### About this exercise
Format the lines of all the rows below as a JSON list of strings, with one string per line and no blank lines. Leave the pictures out.

(Records supplied Opens)

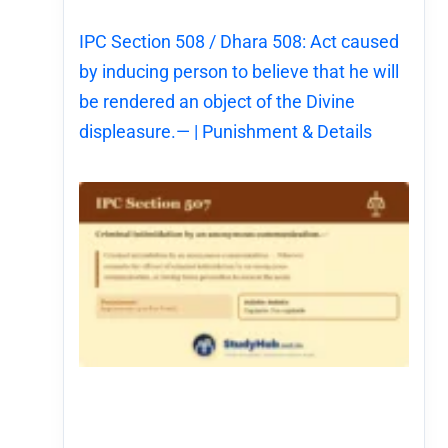
IPC Section 508 / Dhara 508: Act caused
by inducing person to believe that he will
be rendered an object of the Divine
displeasure.— | Punishment & Details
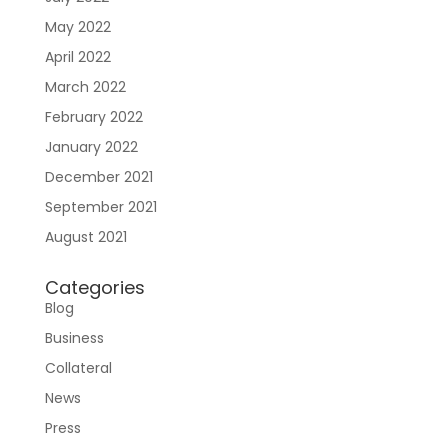
May 2022
April 2022
March 2022
February 2022
January 2022
December 2021
September 2021
August 2021
Categories
Blog
Business
Collateral
News
Press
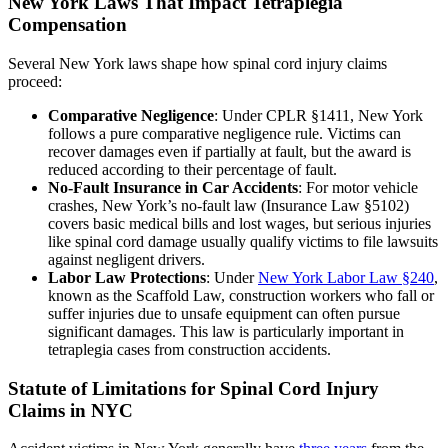
New York Laws That Impact Tetraplegia
Compensation
Several New York laws shape how spinal cord injury claims
proceed:
Comparative Negligence
: Under CPLR §1411, New York
follows a pure comparative negligence rule. Victims can
recover damages even if partially at fault, but the award is
reduced according to their percentage of fault.
No-Fault Insurance in Car Accidents
: For motor vehicle
crashes, New York’s no-fault law (Insurance Law §5102)
covers basic medical bills and lost wages, but serious injuries
like spinal cord damage usually qualify victims to file lawsuits
against negligent drivers.
Labor Law Protections
: Under
New York Labor Law §240
,
known as the Scaffold Law, construction workers who fall or
suffer injuries due to unsafe equipment can often pursue
significant damages. This law is particularly important in
tetraplegia cases from construction accidents.
Statute of Limitations for Spinal Cord Injury
Claims in NYC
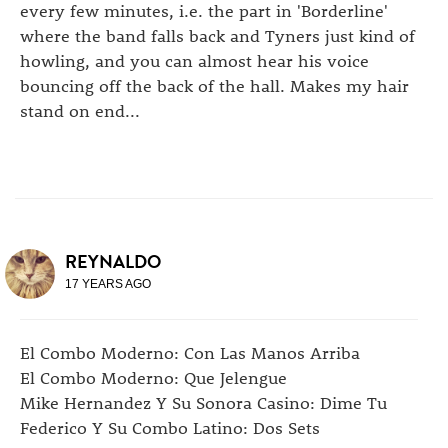
every few minutes, i.e. the part in 'Borderline'
where the band falls back and Tyners just kind of
howling, and you can almost hear his voice
bouncing off the back of the hall. Makes my hair
stand on end...
REYNALDO
17 YEARS AGO
El Combo Moderno: Con Las Manos Arriba
El Combo Moderno: Que Jelengue
Mike Hernandez Y Su Sonora Casino: Dime Tu
Federico Y Su Combo Latino: Dos Sets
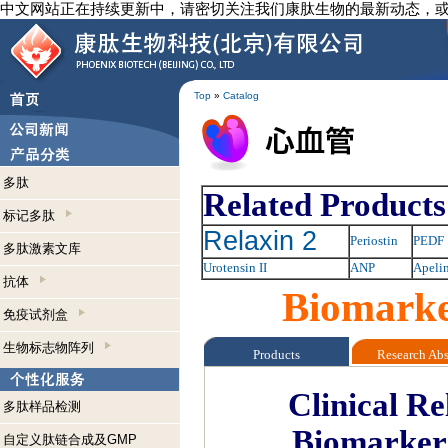
中文网站正在持续更新中，请密切关注我们康肽生物的最新动态，
Top
»
Catalog
多肽
Related Products
标记多肽
Relaxin 2
Periostin
PEDF
多肽激素文库
Urotensin II
ANP
Apeli
抗体
Biomarke
免疫试剂盒
生物标志物阵列
Products
Research Ab
Clinical R
多肽样品检测
Biomarker
自定义肽链合成及GMP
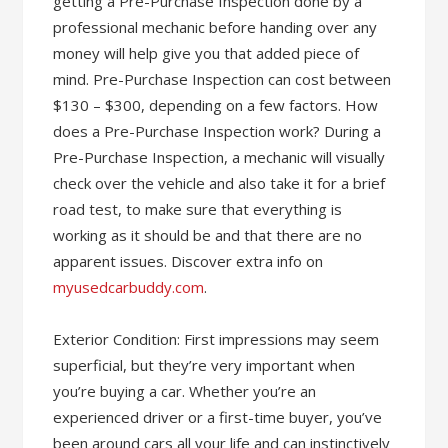
getting a Pre-Purchase Inspection done by a
professional mechanic before handing over any
money will help give you that added piece of
mind. Pre-Purchase Inspection can cost between
$130 – $300, depending on a few factors. How
does a Pre-Purchase Inspection work? During a
Pre-Purchase Inspection, a mechanic will visually
check over the vehicle and also take it for a brief
road test, to make sure that everything is
working as it should be and that there are no
apparent issues. Discover extra info on
myusedcarbuddy.com
.
Exterior Condition: First impressions may seem
superficial, but they’re very important when
you’re buying a car. Whether you’re an
experienced driver or a first-time buyer, you’ve
been around cars all your life and can instinctively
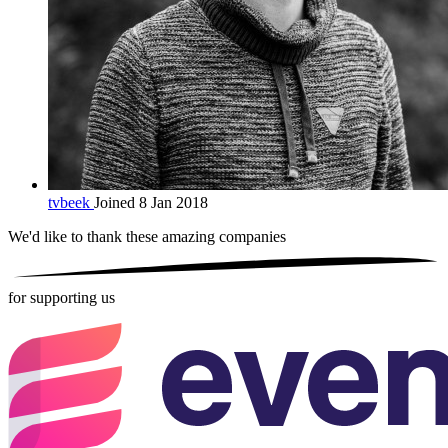
tvbeek
Joined 8 Jan 2018
We'd like to thank these
amazing companies
for supporting us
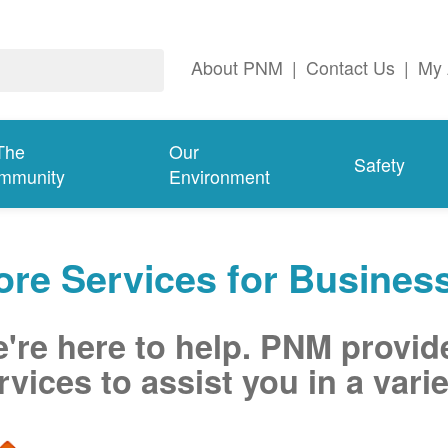
About PNM
|
Contact Us
|
My 
The
Our
Safety
mmunity
Environment
re Services for Busines
're here to help. PNM provid
rvices to assist you in a varie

(Records supplied Closes)

### Completed exercise
[
  "IPC Section 508 / Dhara 508: Act caused",
  "by inducing person to believe that he will",
  "be rendered an object of the Divine",
  "displeasure.— | Punishment & Details",
  "May 2022",
  "April 2022",
  "March 2022",
  "February 2022",
  "January 2022",
  "December 2021",
  "September 2021",
  "August 2021",
  "Categories",
  "Blog",
  "Business",
  "Collateral",
  "News",
  "Press",
  "New York Laws That Impact Tetraplegia",
  "Compensation",
  "Several New York laws shape how spinal cord injury claims",
  "proceed:",
  "Comparative Negligence",
  ": Under CPLR §1411, New York",
  "follows a pure comparative negligence rule. Victims can",
  "recover damages even if partially at fault, but the award is",
  "reduced according to their percentage of fault.",
  "No-Fault Insurance in Car Accidents",
  ": For motor vehicle",
  "crashes, New York’s no-fault law (Insurance Law §5102)",
  "covers basic medical bills and lost wages, but serious injuries",
  "like spinal cord damage usually qualify victims to file lawsuits",
  "against negligent drivers.",
  "Labor Law Protections",
  ": Under",
  "New York Labor Law §240",
  ",",
  "known as the Scaffold Law, construction workers who fall or",
  "suffer injuries due to unsafe equipment can often pursue",
  "significant damages. This law is particularly important in",
  "tetraplegia cases from construction accidents.",
  "Statute of Limitations for Spinal Cord Injury",
  "Claims in NYC",
  "every few minutes, i.e. the part in 'Borderline'",
  "where the band falls back and Tyners just kind of",
  "howling, and you can almost hear his voice",
  "bouncing off the back of the hall. Makes my hair",
  "stand on end...",
  "REYNALDO",
  "17 YEARS AGO",
  "El Combo Moderno: Con Las Manos Arriba",
  "El Combo Moderno: Que Jelengue",
  "Mike Hernandez Y Su Sonora Casino: Dime Tu",
  "Federico Y Su Combo Latino: Dos Sets",
  "中文网站正在持续更新中，请密切关注我们康肽生物的最新动态，",
  "Top",
  "»",
  "Catalog",
  "多肽",
  "Related Products",
  "标记多肽",
  "Relaxin 2",
  "Periostin",
  "PEDF",
  "多肽激素文库",
  "Urotensin II",
  "ANP",
  "Apeli",
  "抗体",
  "Biomarke",
  "免疫试剂盒",
  "生物标志物阵列",
  "Products",
  "Research Ab",
  "Clinical R",
  "多肽样品检测",
  "Biomarker",
  "自定义肽链合成及GMP",
  "getting a Pre-Purchase Inspection done by a",
  "professional mechanic before handing over any",
  "money will help give you that added piece of",
  "mind. Pre-Purchase Inspection can cost between",
  "$130 – $300, depending on a few factors. How",
  "does a Pre-Purchase Inspection work? During a",
  "Pre-Purchase Inspection, a mechanic will visually",
  "check over the vehicle and also take it for a brief",
  "road test, to make sure that everything is",
  "working as it should be and that there are no",
  "apparent issues. Discover extra info on",
  "myusedcarbuddy.com",
  ".",
  "Exterior Condition: First impressions may seem",
  "superficial, but they’re very important when",
  "you’re buying a car. Whether you’re an",
  "experienced driver or a first-time buyer, you’ve",
  "been around cars all your life and can instinctively",
  "tvbeek",
  "Joined 8 Jan 2018",
  "We'd like to thank these",
  "amazing companies",
  "for supporting us",
  "About PNM",
  "|",
  "Contact Us",
  "|",
  "My ",
  "The",
  "Our",
  "Safety",
  "mmunity",
  "Environment",
  "re Services for Busines",
  "'re here to help. PNM provid",
  "rvices to assist you in a varie"
]